I was recently over in Melbourne for a most enjoyable stay – I love Melbourne for its vibrancy, open spaces, use of art work, reclamation of the docklands area, and more recently, its alleyways. There was a fascinating insight into this reuse of alleyways on Andreas Dalgaard’s documentary ‘The Human Scale’ which showed how urban environments impact and enhance human life and happiness. He highlights much of the work of Jann Geld, the architect who visited Christchurch at the beginning of the rebuild planning with a view to introducing some of his ideas into the new city.
But what impressed me also was the ease of access into most buildings and on the pavements. There was frequent change of pavement surfaces so that those with limited vision were aware of where they were stepping off a curb or at a traffic intersection. All public buildings visited had easily accessible ramped access and automatic doors were in many of the shops. The Botanic Gardens also had fantastic paths for anyone pushing a child’s buggy or a wheelchair, though it would take a more athletic person to push an adult around the gardens in certain areas!
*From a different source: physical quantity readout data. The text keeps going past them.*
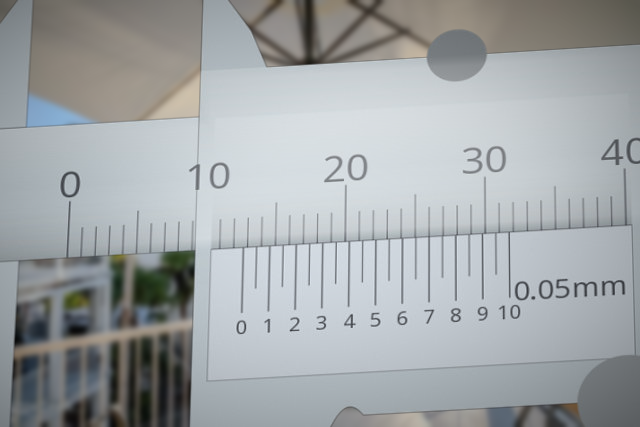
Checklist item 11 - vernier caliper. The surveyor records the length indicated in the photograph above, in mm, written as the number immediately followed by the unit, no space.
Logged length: 12.7mm
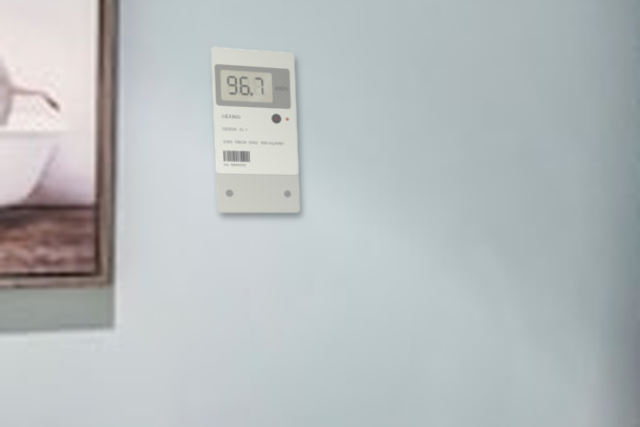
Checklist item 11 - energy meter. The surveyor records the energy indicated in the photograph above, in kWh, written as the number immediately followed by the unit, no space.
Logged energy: 96.7kWh
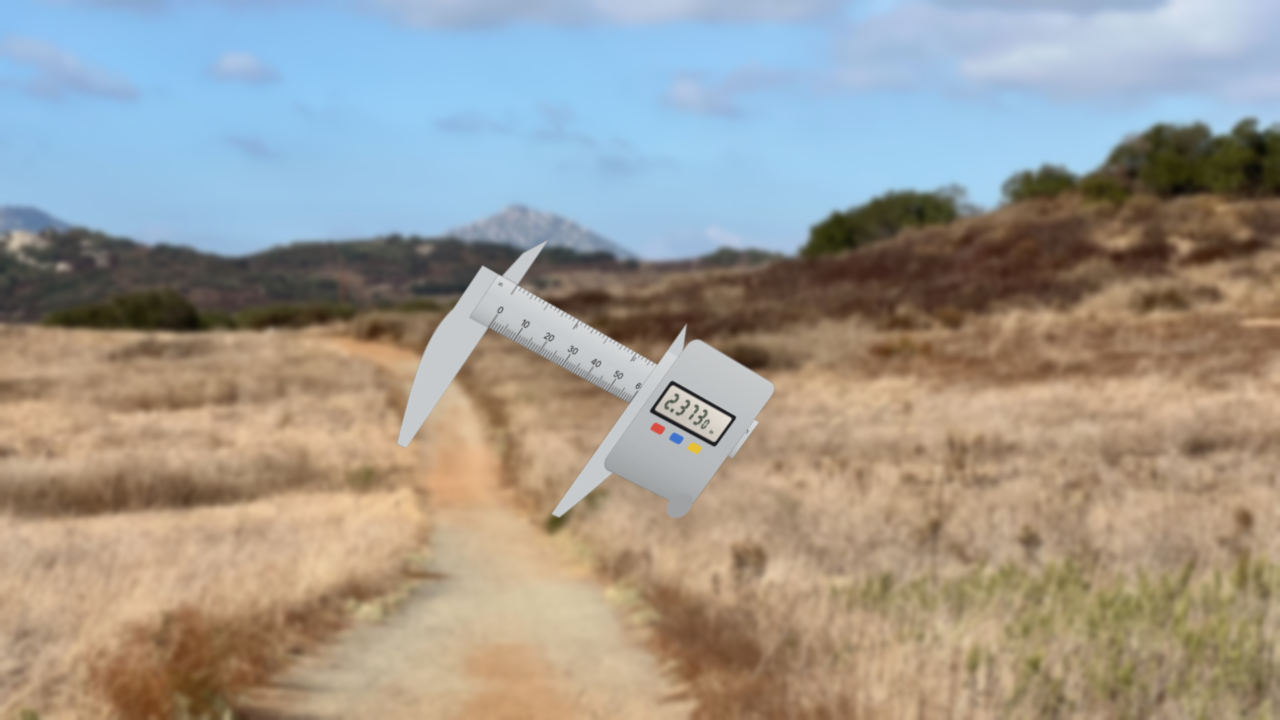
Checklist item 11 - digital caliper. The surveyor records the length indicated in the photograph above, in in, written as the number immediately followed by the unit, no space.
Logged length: 2.3730in
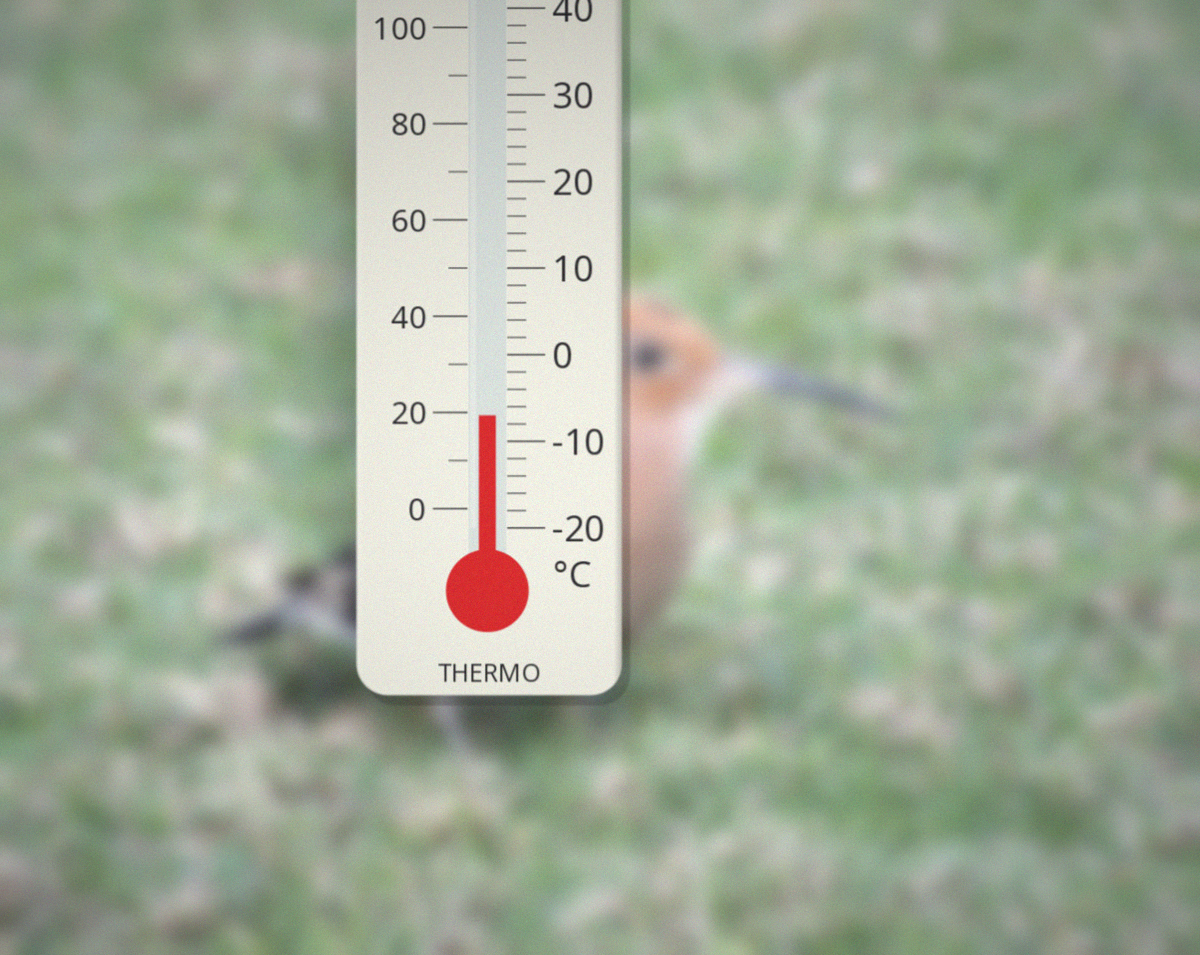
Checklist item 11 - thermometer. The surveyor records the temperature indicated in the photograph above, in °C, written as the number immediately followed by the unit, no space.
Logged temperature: -7°C
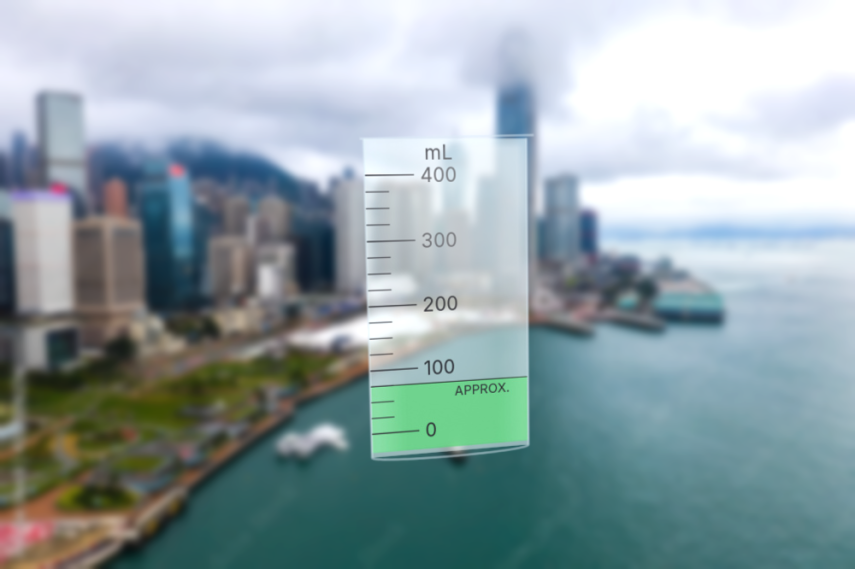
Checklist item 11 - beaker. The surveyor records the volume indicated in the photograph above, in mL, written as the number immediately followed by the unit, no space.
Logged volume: 75mL
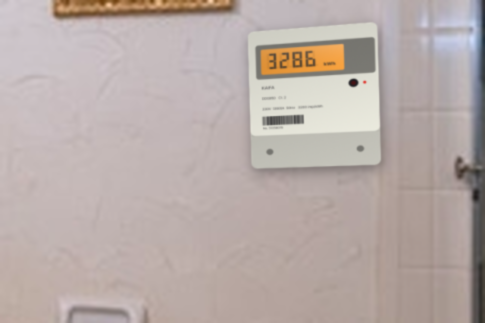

Why, you might ask, is this so important. The reason is that some 20% of the population lives with a disability of some kind. Add the ageing population, families with young children, anyone with a temporary injury or illness and you have many people requiring easy access into public places. That’s a lot of people. We haven’t always seen that many people in wheelchairs out and about, simply because access hasn’t been great in many areas. And this is only one type of disability which restricts access. Others include vision and hearing impairment, language barriers, difficulty with reading and understanding things. Looking at these areas, makes you realise that we all have access needs at some point in our lives.
The number of people visible in wheelchairs and mobility scooters was a noticeable feature of this visit to Melbourne, and the reason once again, is that is a city which is easy to get around.
So, when you are planning changes with a home or workplace, make sure you consider accessibility, if not now, then for the future. It’s much easier to build accessibility into a building rather than make a change once built. You never know when it will be needed.